FAST Verb’s AI is trained on over half a million real samples, so you’ll never need to use presets again.

I use the plugin on a recent composition. The results were subtle but an improvement. I adjusted some of the settings and it sounded better. Overall, I had the impression of a tasteful reverb that would work with many styles of music.

Did the AI help significantly in arriving at the desired effect? It is hard to say. I would assume for someone with very limited experience using such tools, yes, but without someone confident with an effect, I doubt it saves much time at all.

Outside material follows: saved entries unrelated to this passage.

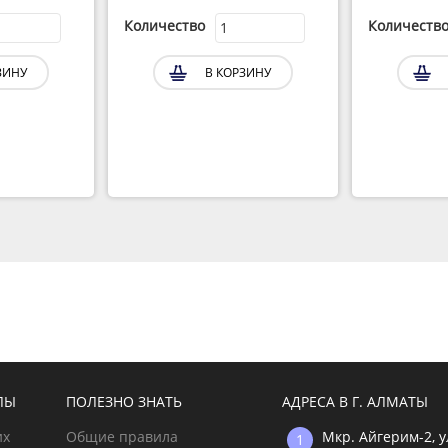
Количество
Количеств
ЗИНУ
В КОРЗИНУ
ЛЫ
ПОЛЕЗНО ЗНАТЬ
АДРЕСА В Г. АЛМАТЫ
их
Общие правила
Мкр. Айгерим-2, 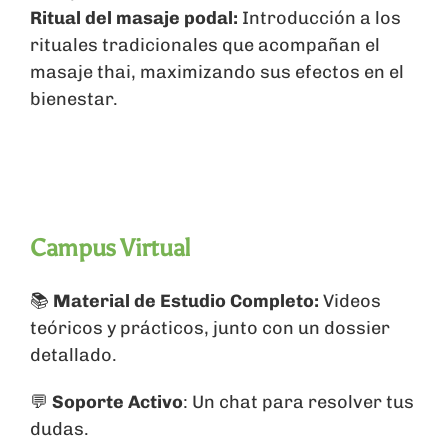
Ritual del masaje podal:
Introducción a los
rituales tradicionales que acompañan el
masaje thai, maximizando sus efectos en el
bienestar.
Campus Virtual
📚
Material de Estudio Completo:
Videos
teóricos y prácticos, junto con un dossier
detallado.
💬
Soporte Activo
: Un chat para resolver tus
dudas.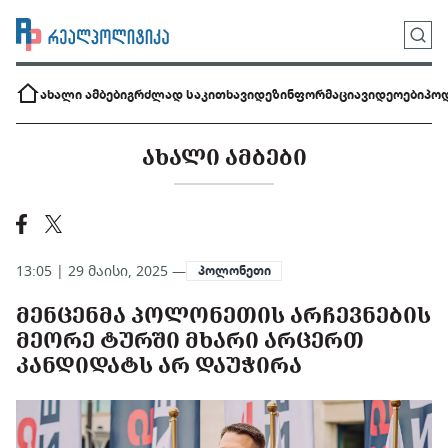
ახალი ამბები
გრძლად საკითხავი
დეზინფორმაცია
ვიდეოები
პოდ
ᲐᲮᲐᲚᲘ ᲐᲛᲑᲔᲑᲘ
13:05 | 29 მაისი, 2025 —
პოლონეთი
ᲛᲔᲜᲪᲔᲜᲛᲐ ᲞᲝᲚᲝᲜᲔᲗᲘᲡ ᲐᲠᲩᲔᲕᲜᲔᲑᲘᲡ
ᲛᲔᲝᲠᲔ ᲢᲣᲠᲨᲘ ᲛᲮᲐᲠᲘ ᲐᲠᲪᲔᲠᲗ
ᲙᲐᲜᲓᲘᲓᲐᲢᲡ ᲐᲠ ᲓᲐᲣᲭᲘᲠᲐ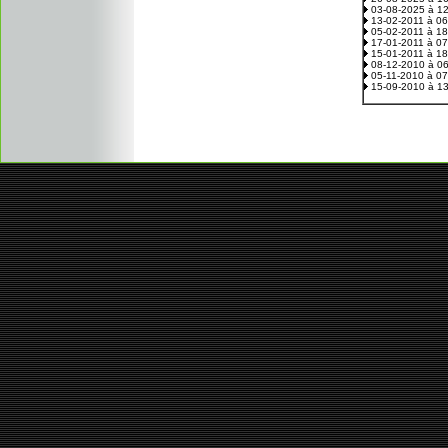
03-08-2025 à 1
13-02-2011 à 0
05-02-2011 à 1
17-01-2011 à 0
15-01-2011 à 1
08-12-2010 à 0
05-11-2010 à 0
15-09-2010 à 1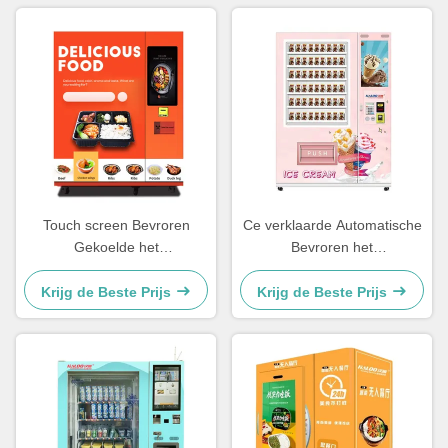
Touch screen Bevroren
Ce verklaarde Automatische
Gekoelde het
Bevroren het
VleesAutomaat van de
RoomijsAutomaat van de
VleesAutomaat -18℃
RoomijsAutomaat
Krijg de Beste Prijs
Krijg de Beste Prijs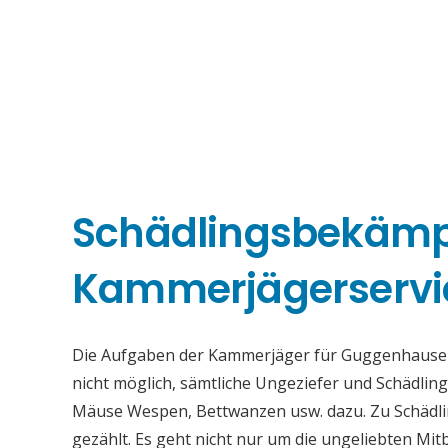
Schädlingsbekäm
Kammerjägerserv
Die Aufgaben der Kammerjäger für Guggenhausen b
nicht möglich, sämtliche Ungeziefer und Schädli
Mäuse Wespen, Bettwanzen usw. dazu. Zu Schädli
gezählt. Es geht nicht nur um die ungeliebten Mi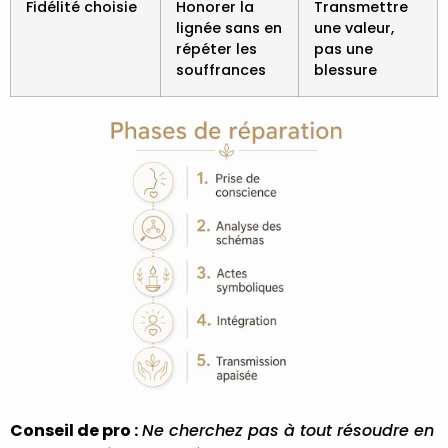
Fidélité choisie
Honorer la
Transmettre
lignée sans en
une valeur,
répéter les
pas une
souffrances
blessure
Conseil de pro :
Ne cherchez pas à tout résoudre en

I am aware however there is the potential for snobbery here. After all, if a podcaster can add a decent reverb to their show or a guitarist can add some presence to their recording easily, that’s no bad thing. They can if they want go on to learn more about these effects and fine-tune them themselves. For this reason purpose, it represents a useful tool.

Overview

LANDR’s Mastering service and Focusrite’s Fastverb are professional tools that I hope readers of this article will be tempted to try. However, while there is clearly automation at work, how the AI technology works is unclear. If the term AI is used to market tools, there should be clarification of what exactly it is — otherwise one might as well just write ‘digital magic’. By contrast, Google’s Tone Transfer have made their code open source, as well as describing in detail how they use machine learning, and the people involved in training the models.

I expect that the tools that attempt to speed up or improve existing processes, such as mastering and applying reverb, will have the effect of lowering the barrier to entry into audio engineering, but I have yet to see evidence it will improve it. In fact, it could degrade and homogenise audio engineering by encouraging people to work faster but with less skill and care.

By contrast, the machine learning algorithms that Googe, Harmonai, Neutone, and others are working on, could create meaningful change. They are not mature technologies, but there is the seed of something profound in them. The ability to completely transform the sounds of music while preserving the performance and the potential to bring the voice to the forefront of computer music could prove to be genuinely revolutionary.